BRASÍLIA – O relator da reforma administrativa na Câmara dos Deputados, Pedro Paulo (PSD-RJ), apresentou uma proposta que visa criar uma tabela remuneratória única para todos os cargos públicos do Brasil. A ideia foi exposta durante a comissão geral da Câmara, no dia 3 de outubro, e busca unificar os salários, desde os de servidores com remuneração mínima até os de altos cargos, como o presidente da República e ministros do STF.

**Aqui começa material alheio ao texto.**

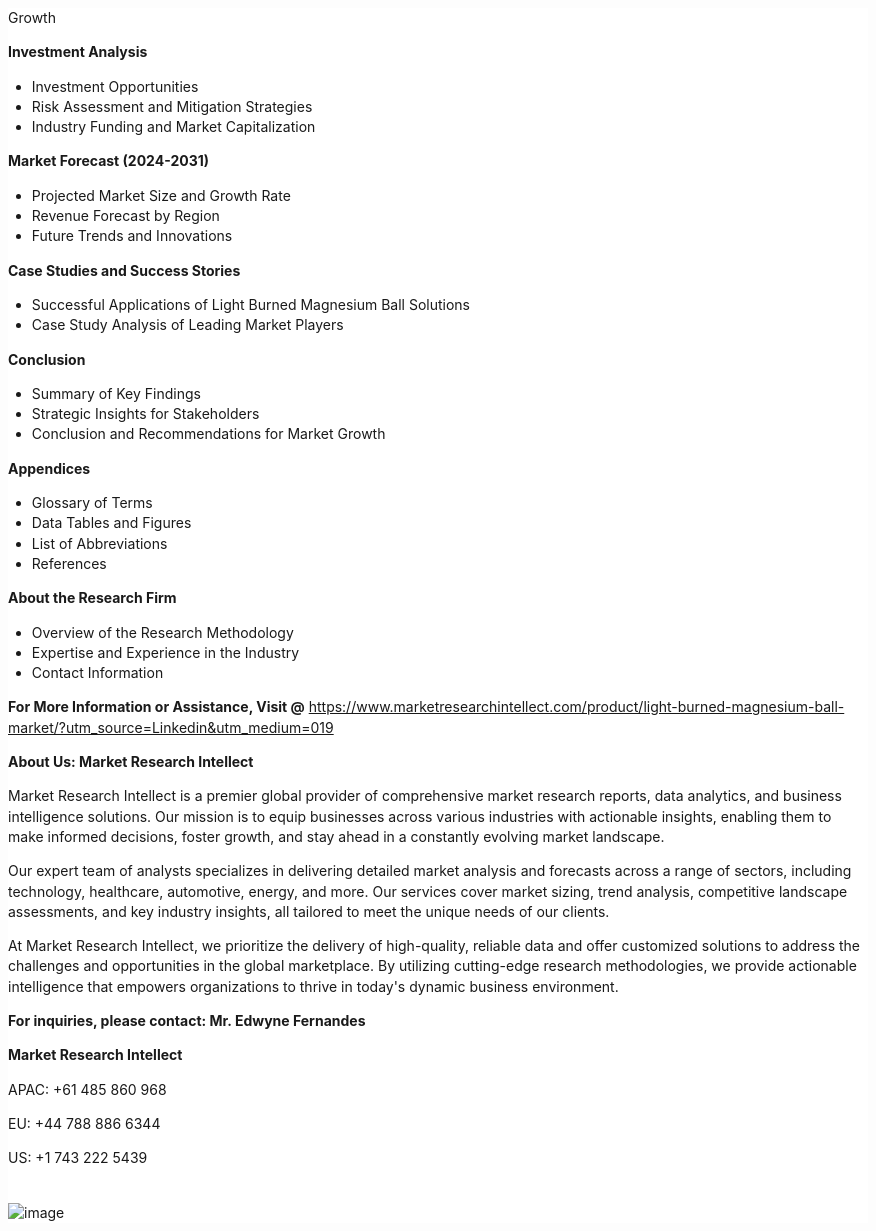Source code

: Growth</li></ul><p><strong>Investment Analysis</strong></p><ul><li>Investment Opportunities</li><li>Risk Assessment and Mitigation Strategies</li><li>Industry Funding and Market Capitalization</li></ul><p><strong>Market Forecast (2024-2031)</strong></p><ul><li>Projected Market Size and Growth Rate</li><li>Revenue Forecast by Region</li><li>Future Trends and Innovations</li></ul><p><strong>Case Studies and Success Stories</strong></p><ul><li>Successful Applications of Light Burned Magnesium Ball Solutions</li><li>Case Study Analysis of Leading Market Players</li></ul><p><strong>Conclusion</strong></p><ul><li>Summary of Key Findings</li><li>Strategic Insights for Stakeholders</li><li>Conclusion and Recommendations for Market Growth</li></ul><p><strong>Appendices</strong></p><ul><li>Glossary of Terms</li><li>Data Tables and Figures</li><li>List of Abbreviations</li><li>References</li></ul><p><strong>About the Research Firm</strong></p><ul><li>Overview of the Research Methodology</li><li>Expertise and Experience in the Industry</li><li>Contact Information</li></ul></div><div class="article-main__content" data-test-id="publishing-text-block"><p><span class="font-[700]"><strong>For More Information or Assistance, Visit @</strong>&nbsp;<a href="https://www.marketresearchintellect.com/product/light-burned-magnesium-ball-market/?utm_source=Linkedin&utm_medium=019">https://www.marketresearchintellect.com/product/light-burned-magnesium-ball-market/?utm_source=Linkedin&utm_medium=019</a></span></p><p><strong>About Us: Market Research Intellect</strong></p><p>Market Research Intellect is a premier global provider of comprehensive market research reports, data analytics, and business intelligence solutions. Our mission is to equip businesses across various industries with actionable insights, enabling them to make informed decisions, foster growth, and stay ahead in a constantly evolving market landscape.</p><p>Our expert team of analysts specializes in delivering detailed market analysis and forecasts across a range of sectors, including technology, healthcare, automotive, energy, and more. Our services cover market sizing, trend analysis, competitive landscape assessments, and key industry insights, all tailored to meet the unique needs of our clients.</p><p>At Market Research Intellect, we prioritize the delivery of high-quality, reliable data and offer customized solutions to address the challenges and opportunities in the global marketplace. By utilizing cutting-edge research methodologies, we provide actionable intelligence that empowers organizations to thrive in today's dynamic business environment.</p><p><strong>For inquiries, please contact: Mr. Edwyne Fernandes</strong></p><p><strong>Market Research Intellect</strong></p><p>APAC: +61 485 860 968</p><p>EU: +44 788 886 6344</p><p>US: +1 743 222 5439</p></div><div class="article-main__content" data-test-id="publishing-text-block">&nbsp;</div>
![image](https://github.com/user-attachments/assets/b915ce8f-4818-41c4-8eac-f2f5202c47fc)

Pedro Paulo comparou a tabela à importância do Imposto sobre Valor Agregado (IVA) na reforma tributária, afirmando que ela será fundamental para reduzir as disparidades salariais no serviço público. O relator destacou que a proposta inclui uma avaliação de desempenho para os servidores, um tema que gerou controvérsias, mas que ele considera essencial para promover a meritocracia.

Propostas de Mudança

Além da tabela salarial, a reforma prevê um prazo de dez anos para a adaptação das novas regras. O relator enfatizou que a proposta não afetará a estabilidade dos servidores, ao contrário da PEC 32/2020, que enfrentou forte resistência. Ele defendeu que a reforma não deve ser vista como um ajuste fiscal imediato, mas sim como uma reorganização do serviço público.

Entre as medidas propostas estão a racionalização de despesas, a revisão de gastos nos três entes federativos e a regulamentação do teletrabalho. Pedro Paulo também mencionou a necessidade de disciplinar as verbas indenizatórias e os cargos em comissão, propondo um mapeamento e maior transparência.

Enfrentando Privilégios

O relator abordou a questão dos privilégios no serviço público, como as férias de 60 dias, que beneficiam uma minoria de servidores. Ele argumentou que é necessário alinhar esses direitos com a realidade da maioria dos trabalhadores. Além disso, a proposta inclui a possibilidade de afastamento do servidor como pena máxima, substituindo a aposentadoria compulsória.

Pedro Paulo concluiu que a reforma busca enfrentar a bagunça na contratação de temporários e a gestão de cargos comissionados, promovendo uma estrutura mais eficiente e justa no serviço público.